Stored data:
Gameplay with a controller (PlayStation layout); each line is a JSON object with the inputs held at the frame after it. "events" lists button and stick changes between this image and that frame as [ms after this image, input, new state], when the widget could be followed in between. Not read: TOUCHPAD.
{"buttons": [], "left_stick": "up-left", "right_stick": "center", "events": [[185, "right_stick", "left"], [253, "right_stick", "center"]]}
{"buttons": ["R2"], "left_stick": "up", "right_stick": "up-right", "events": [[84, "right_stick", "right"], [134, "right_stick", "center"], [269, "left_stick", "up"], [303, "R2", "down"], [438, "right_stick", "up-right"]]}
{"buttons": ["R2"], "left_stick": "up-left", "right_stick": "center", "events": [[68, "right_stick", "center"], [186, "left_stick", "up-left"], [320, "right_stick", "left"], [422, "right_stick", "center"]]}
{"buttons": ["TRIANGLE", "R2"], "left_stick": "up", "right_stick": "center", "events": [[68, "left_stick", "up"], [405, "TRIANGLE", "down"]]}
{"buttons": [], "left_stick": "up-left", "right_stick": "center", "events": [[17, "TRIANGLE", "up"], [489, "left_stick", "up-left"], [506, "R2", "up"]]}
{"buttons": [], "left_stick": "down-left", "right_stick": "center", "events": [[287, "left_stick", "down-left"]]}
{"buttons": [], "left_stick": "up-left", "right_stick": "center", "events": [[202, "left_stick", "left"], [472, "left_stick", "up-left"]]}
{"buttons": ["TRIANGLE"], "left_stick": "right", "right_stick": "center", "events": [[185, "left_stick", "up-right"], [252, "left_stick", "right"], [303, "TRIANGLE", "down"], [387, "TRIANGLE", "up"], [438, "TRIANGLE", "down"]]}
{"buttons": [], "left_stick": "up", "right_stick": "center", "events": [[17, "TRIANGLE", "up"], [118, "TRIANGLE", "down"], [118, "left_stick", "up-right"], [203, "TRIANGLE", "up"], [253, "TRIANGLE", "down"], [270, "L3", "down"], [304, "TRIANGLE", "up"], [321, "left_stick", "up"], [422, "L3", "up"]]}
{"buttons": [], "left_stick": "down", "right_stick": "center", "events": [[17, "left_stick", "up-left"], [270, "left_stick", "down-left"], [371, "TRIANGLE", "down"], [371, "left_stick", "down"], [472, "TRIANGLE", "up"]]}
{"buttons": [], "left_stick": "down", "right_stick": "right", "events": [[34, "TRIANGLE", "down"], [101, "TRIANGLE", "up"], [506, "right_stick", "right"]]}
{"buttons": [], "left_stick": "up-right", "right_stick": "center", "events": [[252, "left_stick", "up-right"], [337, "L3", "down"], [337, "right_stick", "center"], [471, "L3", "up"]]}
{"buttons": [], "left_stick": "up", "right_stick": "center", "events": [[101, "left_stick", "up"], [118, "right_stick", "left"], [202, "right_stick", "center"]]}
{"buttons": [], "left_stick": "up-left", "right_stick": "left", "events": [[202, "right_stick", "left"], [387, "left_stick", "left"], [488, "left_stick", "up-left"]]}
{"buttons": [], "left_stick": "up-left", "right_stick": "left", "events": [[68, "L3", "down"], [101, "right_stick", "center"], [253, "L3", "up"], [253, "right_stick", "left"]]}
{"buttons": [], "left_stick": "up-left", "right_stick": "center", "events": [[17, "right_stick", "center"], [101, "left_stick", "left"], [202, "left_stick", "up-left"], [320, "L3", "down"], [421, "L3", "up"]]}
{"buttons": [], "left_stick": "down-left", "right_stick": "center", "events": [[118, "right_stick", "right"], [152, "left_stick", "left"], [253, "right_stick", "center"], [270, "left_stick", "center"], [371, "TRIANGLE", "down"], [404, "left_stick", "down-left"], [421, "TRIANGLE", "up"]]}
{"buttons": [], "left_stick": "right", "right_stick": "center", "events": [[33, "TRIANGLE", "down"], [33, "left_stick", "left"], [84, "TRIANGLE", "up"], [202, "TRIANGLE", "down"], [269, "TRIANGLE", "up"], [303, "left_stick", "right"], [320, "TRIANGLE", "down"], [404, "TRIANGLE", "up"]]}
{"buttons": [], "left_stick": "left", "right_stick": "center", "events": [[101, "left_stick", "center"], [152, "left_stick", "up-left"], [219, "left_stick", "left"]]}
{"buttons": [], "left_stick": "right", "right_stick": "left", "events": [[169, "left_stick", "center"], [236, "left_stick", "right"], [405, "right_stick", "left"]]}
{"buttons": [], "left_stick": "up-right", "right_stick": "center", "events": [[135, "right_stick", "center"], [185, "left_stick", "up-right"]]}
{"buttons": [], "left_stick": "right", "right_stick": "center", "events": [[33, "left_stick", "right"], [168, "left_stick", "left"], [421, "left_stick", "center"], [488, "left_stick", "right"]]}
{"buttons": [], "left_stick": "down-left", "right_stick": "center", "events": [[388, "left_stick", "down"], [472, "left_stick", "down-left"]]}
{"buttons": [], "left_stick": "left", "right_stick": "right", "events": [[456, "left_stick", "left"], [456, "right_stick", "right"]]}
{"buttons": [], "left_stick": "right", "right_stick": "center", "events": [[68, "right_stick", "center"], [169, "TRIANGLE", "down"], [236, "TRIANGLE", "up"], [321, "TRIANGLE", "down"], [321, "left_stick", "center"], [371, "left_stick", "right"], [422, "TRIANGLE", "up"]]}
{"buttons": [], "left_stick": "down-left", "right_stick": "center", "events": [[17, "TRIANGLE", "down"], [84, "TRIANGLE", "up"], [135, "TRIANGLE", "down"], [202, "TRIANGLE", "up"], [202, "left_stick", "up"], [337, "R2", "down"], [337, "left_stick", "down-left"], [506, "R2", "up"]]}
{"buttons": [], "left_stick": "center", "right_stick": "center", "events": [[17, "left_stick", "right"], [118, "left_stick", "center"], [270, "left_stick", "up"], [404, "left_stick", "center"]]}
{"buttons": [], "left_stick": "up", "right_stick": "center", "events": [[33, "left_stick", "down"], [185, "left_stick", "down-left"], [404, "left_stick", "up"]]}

◆ Exercise prompt ◆
All of the records must be retyped exactly as they are.

◆ Result of this task ◆
Gameplay with a controller (PlayStation layout); each line is a JSON object with the inputs held at the frame after it. "events" lists button and stick changes between this image and that frame as [ms after this image, input, new state], when the widget could be followed in between. Not read: TOUCHPAD.
{"buttons": [], "left_stick": "up-left", "right_stick": "center", "events": [[185, "right_stick", "left"], [253, "right_stick", "center"]]}
{"buttons": ["R2"], "left_stick": "up", "right_stick": "up-right", "events": [[84, "right_stick", "right"], [134, "right_stick", "center"], [269, "left_stick", "up"], [303, "R2", "down"], [438, "right_stick", "up-right"]]}
{"buttons": ["R2"], "left_stick": "up-left", "right_stick": "center", "events": [[68, "right_stick", "center"], [186, "left_stick", "up-left"], [320, "right_stick", "left"], [422, "right_stick", "center"]]}
{"buttons": ["TRIANGLE", "R2"], "left_stick": "up", "right_stick": "center", "events": [[68, "left_stick", "up"], [405, "TRIANGLE", "down"]]}
{"buttons": [], "left_stick": "up-left", "right_stick": "center", "events": [[17, "TRIANGLE", "up"], [489, "left_stick", "up-left"], [506, "R2", "up"]]}
{"buttons": [], "left_stick": "down-left", "right_stick": "center", "events": [[287, "left_stick", "down-left"]]}
{"buttons": [], "left_stick": "up-left", "right_stick": "center", "events": [[202, "left_stick", "left"], [472, "left_stick", "up-left"]]}
{"buttons": ["TRIANGLE"], "left_stick": "right", "right_stick": "center", "events": [[185, "left_stick", "up-right"], [252, "left_stick", "right"], [303, "TRIANGLE", "down"], [387, "TRIANGLE", "up"], [438, "TRIANGLE", "down"]]}
{"buttons": [], "left_stick": "up", "right_stick": "center", "events": [[17, "TRIANGLE", "up"], [118, "TRIANGLE", "down"], [118, "left_stick", "up-right"], [203, "TRIANGLE", "up"], [253, "TRIANGLE", "down"], [270, "L3", "down"], [304, "TRIANGLE", "up"], [321, "left_stick", "up"], [422, "L3", "up"]]}
{"buttons": [], "left_stick": "down", "right_stick": "center", "events": [[17, "left_stick", "up-left"], [270, "left_stick", "down-left"], [371, "TRIANGLE", "down"], [371, "left_stick", "down"], [472, "TRIANGLE", "up"]]}
{"buttons": [], "left_stick": "down", "right_stick": "right", "events": [[34, "TRIANGLE", "down"], [101, "TRIANGLE", "up"], [506, "right_stick", "right"]]}
{"buttons": [], "left_stick": "up-right", "right_stick": "center", "events": [[252, "left_stick", "up-right"], [337, "L3", "down"], [337, "right_stick", "center"], [471, "L3", "up"]]}
{"buttons": [], "left_stick": "up", "right_stick": "center", "events": [[101, "left_stick", "up"], [118, "right_stick", "left"], [202, "right_stick", "center"]]}
{"buttons": [], "left_stick": "up-left", "right_stick": "left", "events": [[202, "right_stick", "left"], [387, "left_stick", "left"], [488, "left_stick", "up-left"]]}
{"buttons": [], "left_stick": "up-left", "right_stick": "left", "events": [[68, "L3", "down"], [101, "right_stick", "center"], [253, "L3", "up"], [253, "right_stick", "left"]]}
{"buttons": [], "left_stick": "up-left", "right_stick": "center", "events": [[17, "right_stick", "center"], [101, "left_stick", "left"], [202, "left_stick", "up-left"], [320, "L3", "down"], [421, "L3", "up"]]}
{"buttons": [], "left_stick": "down-left", "right_stick": "center", "events": [[118, "right_stick", "right"], [152, "left_stick", "left"], [253, "right_stick", "center"], [270, "left_stick", "center"], [371, "TRIANGLE", "down"], [404, "left_stick", "down-left"], [421, "TRIANGLE", "up"]]}
{"buttons": [], "left_stick": "right", "right_stick": "center", "events": [[33, "TRIANGLE", "down"], [33, "left_stick", "left"], [84, "TRIANGLE", "up"], [202, "TRIANGLE", "down"], [269, "TRIANGLE", "up"], [303, "left_stick", "right"], [320, "TRIANGLE", "down"], [404, "TRIANGLE", "up"]]}
{"buttons": [], "left_stick": "left", "right_stick": "center", "events": [[101, "left_stick", "center"], [152, "left_stick", "up-left"], [219, "left_stick", "left"]]}
{"buttons": [], "left_stick": "right", "right_stick": "left", "events": [[169, "left_stick", "center"], [236, "left_stick", "right"], [405, "right_stick", "left"]]}
{"buttons": [], "left_stick": "up-right", "right_stick": "center", "events": [[135, "right_stick", "center"], [185, "left_stick", "up-right"]]}
{"buttons": [], "left_stick": "right", "right_stick": "center", "events": [[33, "left_stick", "right"], [168, "left_stick", "left"], [421, "left_stick", "center"], [488, "left_stick", "right"]]}
{"buttons": [], "left_stick": "down-left", "right_stick": "center", "events": [[388, "left_stick", "down"], [472, "left_stick", "down-left"]]}
{"buttons": [], "left_stick": "left", "right_stick": "right", "events": [[456, "left_stick", "left"], [456, "right_stick", "right"]]}
{"buttons": [], "left_stick": "right", "right_stick": "center", "events": [[68, "right_stick", "center"], [169, "TRIANGLE", "down"], [236, "TRIANGLE", "up"], [321, "TRIANGLE", "down"], [321, "left_stick", "center"], [371, "left_stick", "right"], [422, "TRIANGLE", "up"]]}
{"buttons": [], "left_stick": "down-left", "right_stick": "center", "events": [[17, "TRIANGLE", "down"], [84, "TRIANGLE", "up"], [135, "TRIANGLE", "down"], [202, "TRIANGLE", "up"], [202, "left_stick", "up"], [337, "R2", "down"], [337, "left_stick", "down-left"], [506, "R2", "up"]]}
{"buttons": [], "left_stick": "center", "right_stick": "center", "events": [[17, "left_stick", "right"], [118, "left_stick", "center"], [270, "left_stick", "up"], [404, "left_stick", "center"]]}
{"buttons": [], "left_stick": "up", "right_stick": "center", "events": [[33, "left_stick", "down"], [185, "left_stick", "down-left"], [404, "left_stick", "up"]]}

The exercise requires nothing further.